=== GIVEN DATA ===
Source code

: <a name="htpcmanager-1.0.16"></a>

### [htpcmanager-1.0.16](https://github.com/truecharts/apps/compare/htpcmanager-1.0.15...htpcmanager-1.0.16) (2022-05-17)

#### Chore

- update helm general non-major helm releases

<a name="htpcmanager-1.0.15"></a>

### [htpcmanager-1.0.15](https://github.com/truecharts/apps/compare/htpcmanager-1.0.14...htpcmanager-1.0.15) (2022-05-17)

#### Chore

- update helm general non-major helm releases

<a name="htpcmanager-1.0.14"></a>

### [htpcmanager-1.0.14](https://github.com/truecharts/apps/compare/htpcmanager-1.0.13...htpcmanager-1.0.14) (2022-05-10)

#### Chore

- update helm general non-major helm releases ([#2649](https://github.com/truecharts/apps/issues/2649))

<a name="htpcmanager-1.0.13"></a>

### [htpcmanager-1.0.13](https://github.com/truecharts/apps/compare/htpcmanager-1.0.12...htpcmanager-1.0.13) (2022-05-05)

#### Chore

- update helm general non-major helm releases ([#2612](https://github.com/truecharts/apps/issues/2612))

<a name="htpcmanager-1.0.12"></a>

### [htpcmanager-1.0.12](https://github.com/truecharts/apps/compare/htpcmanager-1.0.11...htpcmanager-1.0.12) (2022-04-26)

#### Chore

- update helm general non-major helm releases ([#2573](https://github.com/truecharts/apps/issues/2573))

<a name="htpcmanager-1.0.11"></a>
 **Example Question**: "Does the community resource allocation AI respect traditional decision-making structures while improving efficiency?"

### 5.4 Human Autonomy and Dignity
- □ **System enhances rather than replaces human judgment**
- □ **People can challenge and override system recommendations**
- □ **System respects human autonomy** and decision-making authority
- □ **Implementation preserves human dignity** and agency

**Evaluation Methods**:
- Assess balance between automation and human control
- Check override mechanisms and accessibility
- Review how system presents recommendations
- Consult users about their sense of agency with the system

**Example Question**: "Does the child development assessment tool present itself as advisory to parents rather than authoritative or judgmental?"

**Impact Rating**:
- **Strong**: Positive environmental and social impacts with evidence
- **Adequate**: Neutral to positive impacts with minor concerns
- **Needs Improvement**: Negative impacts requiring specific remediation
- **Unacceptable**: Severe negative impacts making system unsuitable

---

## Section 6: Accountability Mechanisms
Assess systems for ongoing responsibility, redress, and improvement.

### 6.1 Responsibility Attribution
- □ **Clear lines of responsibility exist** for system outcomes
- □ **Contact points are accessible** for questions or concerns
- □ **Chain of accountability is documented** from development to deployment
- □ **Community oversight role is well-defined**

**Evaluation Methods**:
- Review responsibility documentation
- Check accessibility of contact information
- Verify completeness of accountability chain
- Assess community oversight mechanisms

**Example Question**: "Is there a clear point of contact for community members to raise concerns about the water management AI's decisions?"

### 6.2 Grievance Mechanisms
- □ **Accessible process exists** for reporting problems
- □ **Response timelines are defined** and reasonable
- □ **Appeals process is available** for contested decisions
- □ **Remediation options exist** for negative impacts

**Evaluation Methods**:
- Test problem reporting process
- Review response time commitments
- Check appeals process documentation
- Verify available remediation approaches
===
== WRITTEN TASK ==
Which of the lines above include the string "issues"? Pick them out and copy them.

== SOLVED PROBLEM ==
- update helm general non-major helm releases ([#2649](https://github.com/truecharts/apps/issues/2649))
- update helm general non-major helm releases ([#2612](https://github.com/truecharts/apps/issues/2612))
- update helm general non-major helm releases ([#2573](https://github.com/truecharts/apps/issues/2573))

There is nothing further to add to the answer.